**TASK OBJECTIVE:** The records that follow must be repeated verbatim, every one of them.

= Beginning of Section =

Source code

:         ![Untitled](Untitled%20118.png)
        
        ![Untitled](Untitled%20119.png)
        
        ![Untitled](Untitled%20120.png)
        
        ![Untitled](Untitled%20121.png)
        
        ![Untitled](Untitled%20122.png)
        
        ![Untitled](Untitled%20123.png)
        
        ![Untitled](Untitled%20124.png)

= End of Section =

**SOLUTION FOR THIS EXERCISE:**
Source code

:         ![Untitled](Untitled%20118.png)
        
        ![Untitled](Untitled%20119.png)
        
        ![Untitled](Untitled%20120.png)
        
        ![Untitled](Untitled%20121.png)
        
        ![Untitled](Untitled%20122.png)
        
        ![Untitled](Untitled%20123.png)
        
        ![Untitled](Untitled%20124.png)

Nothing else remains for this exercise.